Brand guidebooks teach a lot. On the surface, they teach just what they’re made for—explaining how a company’s graphical assets should be used in communications.
But upon closer reading, they teach much more. They show how nuances in graphics and typography convey what a company stands for and the target audience it wishes to serve. They sometimes explain the rationale behind details of the company’s visual identity, providing something almost like a behind-the-scenes summary of the design team’s strategy-level discussions. And they often show—with examples—improper deviations from their guidelines. (I enjoy those sections a lot, much in the same geeky way that I enjoy Strunk & White’s examples of confusing sentences.)
Anyway, I came across a 2012 brand book for Barnes and Noble. It’s an interesting one for several reasons.
The cover has a closeup photo of wood.
Wood, being the raw material of paper, the backbone of books, is a fresh, unexpected concept as a visual introduction. But alone, this is still a hop and a skip and a league away from evoking the memories, textures, or scents of books to me. It could be a fitting look for a home renovations company. The blue strip on the left hints at a book’s binding, which does help.
On the inside cover is a dedication—the first dedication note I’ve seen in a brand book. It’s poetically written, almost like a toast or speech. It celebrates who B&N seeks to serve: people who love paper books and walking among bookshelves. Here it is:
I feel rather sad that it’s buried in tiny italics down in the corner—not only is it nice writing, but it also captures the company’s target audience well.
But perhaps the most interesting aspect of this brand book is the new logo B&N seemed ready to launch back then in 2012.
Here’s where I got confused. I found no trace of this logo in my excavations of Google Images. No snarky criticisms online, no oohing and ahhing, no photos of it installed on storefronts. Not a pixel, not a word.
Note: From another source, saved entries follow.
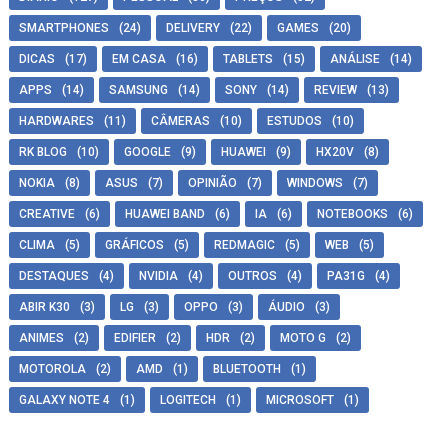
SMARTPHONES
(24)
DELIVERY
(22)
GAMES
(20)
DICAS
(17)
EM CASA
(16)
TABLETS
(15)
ANÁLISE
(14)
APPS
(14)
SAMSUNG
(14)
SONY
(14)
REVIEW
(13)
HARDWARES
(11)
CÂMERAS
(10)
ESTUDOS
(10)
RK BLOG
(10)
GOOGLE
(9)
HUAWEI
(9)
HX20V
(8)
NOKIA
(8)
ASUS
(7)
OPINIÃO
(7)
WINDOWS
(7)
CREATIVE
(6)
HUAWEI BAND
(6)
IA
(6)
NOTEBOOKS
(6)
CLIMA
(5)
GRÁFICOS
(5)
REDMAGIC
(5)
WEB
(5)
DESTAQUES
(4)
NVIDIA
(4)
OUTROS
(4)
PA31G
(4)
ABIR K30
(3)
LG
(3)
OPPO
(3)
ÁUDIO
(3)
ANIMES
(2)
EDIFIER
(2)
HDR
(2)
MOTO G
(2)
MOTOROLA
(2)
AMD
(1)
BLUETOOTH
(1)
GALAXY NOTE 4
(1)
LOGITECH
(1)
MICROSOFT
(1)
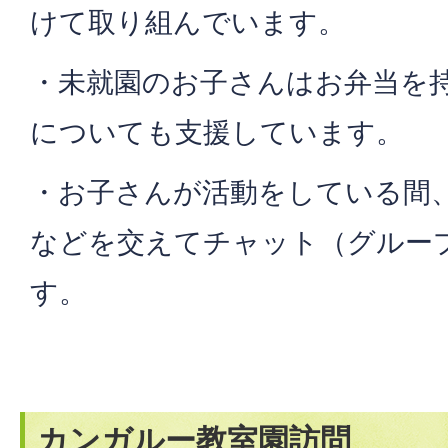
けて取り組んでいます。
・未就園のお子さんはお弁当を
についても支援しています。
・お子さんが活動をしている間
などを交えてチャット（グルー
す。
カンガルー教室園訪問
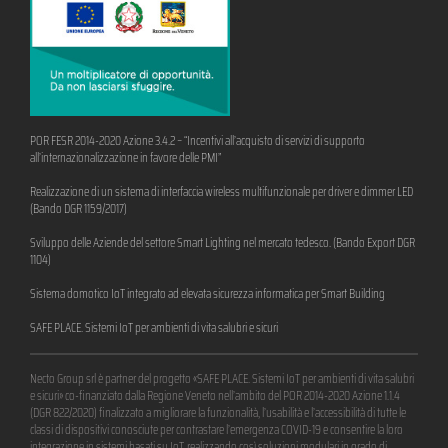
POR FESR 2014-2020 Azione 3.4.2 – “Incentivi all’acquisto di servizi di supporto
all’internazionalizzazione in favore delle PMI”
Realizzazione di un sistema di interfaccia wireless multifunzionale per driver e dimmer LED
(Bando DGR 1159/2017)
Sviluppo delle Aziende del settore Smart Lighting nel mercato tedesco. (Bando Export DGR
1104)
Sistema domotico IoT integrato ad elevata sicurezza informatica per Smart Building
SAFE PLACE. Sistemi IoT per ambienti di vita salubri e sicuri
Necto Group srl è partner del progetto «SAFE PLACE. Sistemi IoT per ambienti di vita salubri
e sicuri» co-finanziato dalla Regione Veneto nell’ambito del POR 2014-2020 Azione 1.1.4
(DGR 822/2020) finalizzato a migliorare la funzionalità, l’usabilità e l’accessibilità di tutte le
classi di dispositivi conosciute per contrastare l’emergenza COVID-19 e consentire la loro
integrazione in sistemi basati su IoT, realizzando così soluzioni modulari in grado di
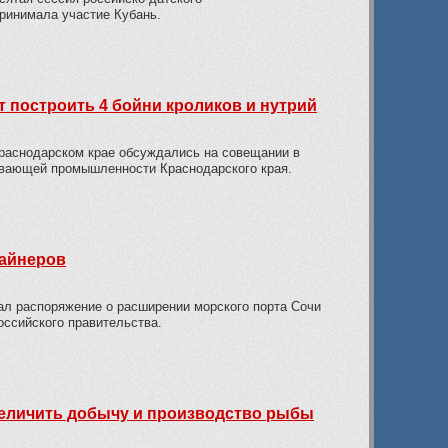
ринимала участие Кубань.
 построить 4 бойни кроликов и нутрий
раснодарском крае обсуждались на совещании в
ывающей промышленности Краснодарского края.
лайнеров
л распоряжение о расширении морского порта Сочи
оссийского правительства.
величить добычу и производство рыбы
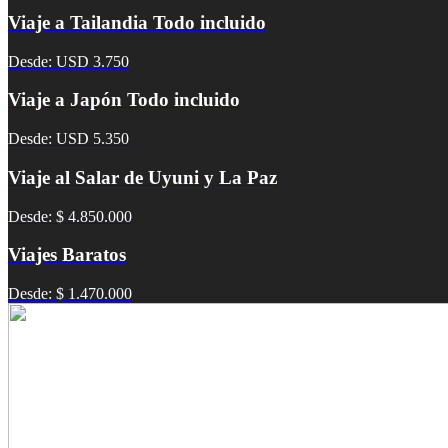
Viaje a Tailandia Todo incluido
Desde: USD 3.750
Viaje a Japón Todo incluido
Desde: USD 5.350
Viaje al Salar de Uyuni y La Paz
Desde: $ 4.850.000
Viajes Baratos
Desde: $ 1.470.000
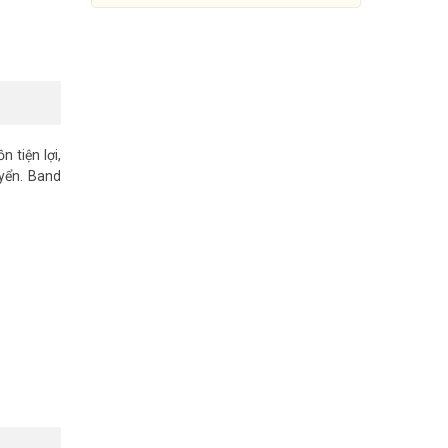
 tiện lợi,
yển. Band
Bộ phát WiFi 6 AX3000 Draytek
Vigor AP905
3.069.000đ
4.099.000đ
Mua Ngay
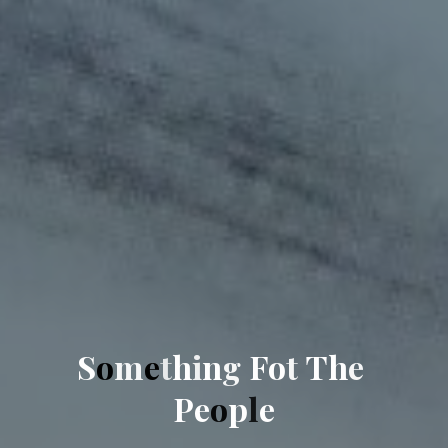
S
o
m
e
t
h
i
n
g
F
o
t
T
h
e
P
e
o
p
l
e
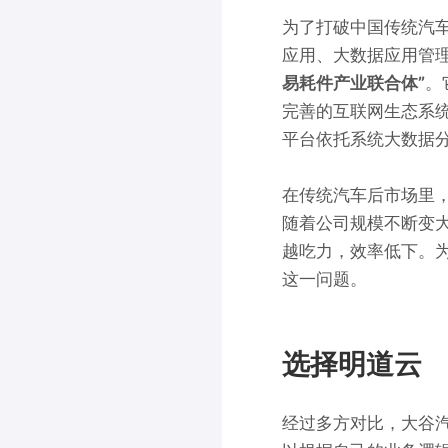
为了打破中国传统汽
应用、大数据应用管理
易耗件产业联合体”
。
完善的互联网生态系
平台依托系统大数据分
在传统汽车后市场里
随着公司规模不断变
越吃力，效率低下。
这一问题。
选择明道云
经过多方对比，大谷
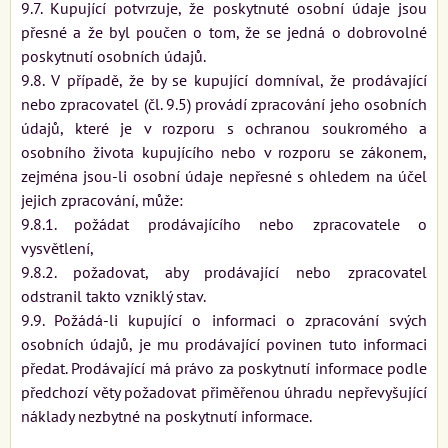
9.7. Kupující potvrzuje, že poskytnuté osobní údaje jsou
přesné a že byl poučen o tom, že se jedná o dobrovolné
poskytnutí osobních údajů.
9.8. V případě, že by se kupující domníval, že prodávající
nebo zpracovatel (čl. 9.5) provádí zpracování jeho osobních
údajů, které je v rozporu s ochranou soukromého a
osobního života kupujícího nebo v rozporu se zákonem,
zejména jsou-li osobní údaje nepřesné s ohledem na účel
jejich zpracování, může:
9.8.1. požádat prodávajícího nebo zpracovatele o
vysvětlení,
9.8.2. požadovat, aby prodávající nebo zpracovatel
odstranil takto vzniklý stav.
9.9. Požádá-li kupující o informaci o zpracování svých
osobních údajů, je mu prodávající povinen tuto informaci
předat. Prodávající má právo za poskytnutí informace podle
předchozí věty požadovat přiměřenou úhradu nepřevyšující
náklady nezbytné na poskytnutí informace.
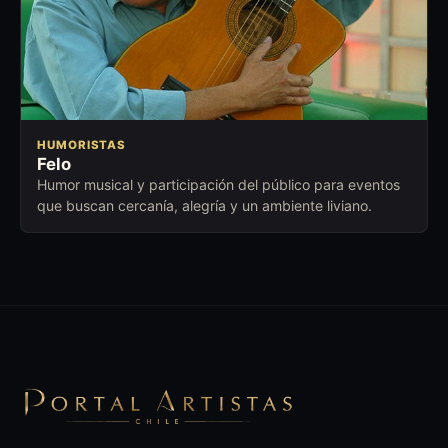
HUMORISTAS
Felo
Humor musical y participación del público para eventos
que buscan cercanía, alegría y un ambiente liviano.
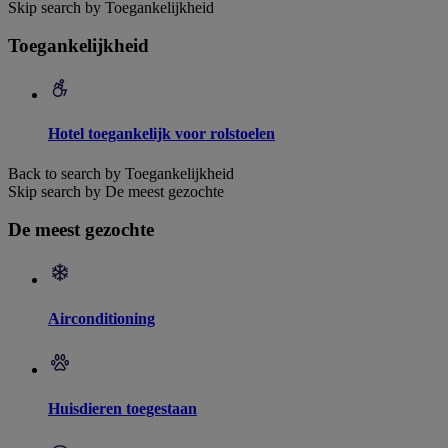
Skip search by Toegankelijkheid
Toegankelijkheid
Hotel toegankelijk voor rolstoelen
Back to search by Toegankelijkheid
Skip search by De meest gezochte
De meest gezochte
Airconditioning
Huisdieren toegestaan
Except there’s one site that seems to suggest this whole book was a project for a class, though it doesn’t say if the logo design was part of the class project. (At 136 pages, it is an impressively professional brand book if it was really developed as only a class assignment!) But there’s one ooh/ahh on the ampersand here, which, with its other commentary, seems to suggest that this logo was not only for educational purposes. So, I’m confused. (If you know the answer to the mystery, please tweet at me @MayaPLim and I’ll update this post.)
If the blue logo was really something B&N considered implementing, this leaves us to wonder…Why was this new version not rolled out? Sure, there are financial aspects to a rebrand, but could there be a visual basis for the decision?
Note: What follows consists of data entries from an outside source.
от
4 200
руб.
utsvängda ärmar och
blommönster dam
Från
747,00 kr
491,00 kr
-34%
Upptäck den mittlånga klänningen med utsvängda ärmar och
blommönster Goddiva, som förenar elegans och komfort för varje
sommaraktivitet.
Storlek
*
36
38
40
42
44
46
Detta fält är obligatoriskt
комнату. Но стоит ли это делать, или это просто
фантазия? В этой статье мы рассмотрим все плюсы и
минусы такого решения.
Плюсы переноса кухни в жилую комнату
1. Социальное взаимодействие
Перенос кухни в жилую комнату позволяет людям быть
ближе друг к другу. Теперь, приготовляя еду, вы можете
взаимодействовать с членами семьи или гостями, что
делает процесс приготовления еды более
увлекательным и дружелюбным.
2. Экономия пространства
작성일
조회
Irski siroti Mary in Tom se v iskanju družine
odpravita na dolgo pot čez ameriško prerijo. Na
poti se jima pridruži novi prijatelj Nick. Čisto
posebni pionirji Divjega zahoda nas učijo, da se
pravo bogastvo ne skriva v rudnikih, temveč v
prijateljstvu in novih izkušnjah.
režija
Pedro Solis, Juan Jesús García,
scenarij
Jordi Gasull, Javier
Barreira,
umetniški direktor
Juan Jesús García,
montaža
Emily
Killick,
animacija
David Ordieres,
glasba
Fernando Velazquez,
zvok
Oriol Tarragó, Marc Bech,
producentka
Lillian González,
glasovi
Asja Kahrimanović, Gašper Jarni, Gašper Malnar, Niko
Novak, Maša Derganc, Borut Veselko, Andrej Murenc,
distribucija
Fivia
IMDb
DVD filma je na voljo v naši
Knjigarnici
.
We can have some fun speculating.
The current logo, except for the coloring, is the one that the brand book refers to as “the old logo.” The “old” logo looks old school.
The dark green and gold feels old, like a grandfather’s office armchair, or like those antique banker’s lamps (green glass shade, brass stand), or a gilded hardcover book. It looks serious and strong—the sans serifs are tall and thick, standing like books. That sophisticated ampersand lends a classic, scholarly/literary appeal, especially with the slight open space in the center of it.
Even with the current logo, with the dark green toned down to hunter green and the gold swapped out for a pale tan (dusty shelves, musty paper?), it looks sensible, sturdy, and smart. The current logo:
The would-be new logo says none of these things to me. The curves and rounded typeface remind me of dairy, babies, and icing. The emphasized ampersand, with its circular curves particularly reminds me of pregnancy. (Maybe the T portion of the ampersand is a wriggling infant, in the arms of a rotund mama? Sorry, once you see it, you can’t unsee it.) The robin’s egg blue color says nothing to me about books or literary experiences. Spring and birthdays and cake piping and baby boys, yes.
Even with its applications to other B&N products, it looks juvenile. This college product looks too soft to be academically rigorous. Though possibly it could be a transferrable look for a nursing school.
The description accompanying the new logo in the brand book says it is a “fun, friendly” look, which is true. (The R is reaching out to you! The Bs bat their long eyelashes!) But it’s too macaroni-y. Books are angular, not curvy. Books are heavy, not wiry or airy.
And though this is hip and fresh, is that who this company wants to speak to right now? Maybe that was the key question that stopped the presses from revealing this logo.
What’s viscerally gratifying about the old/current logo is how it reflects reliability and tradition and authority, in part because it has been around so long that it’s familiar to us. It provides reassurance that good old things are still around and holding steady against fibrillating tech trends. It looks comfortable with its history, confident about its identity, and not trying to be a tween in skinny jeans desperate for attention.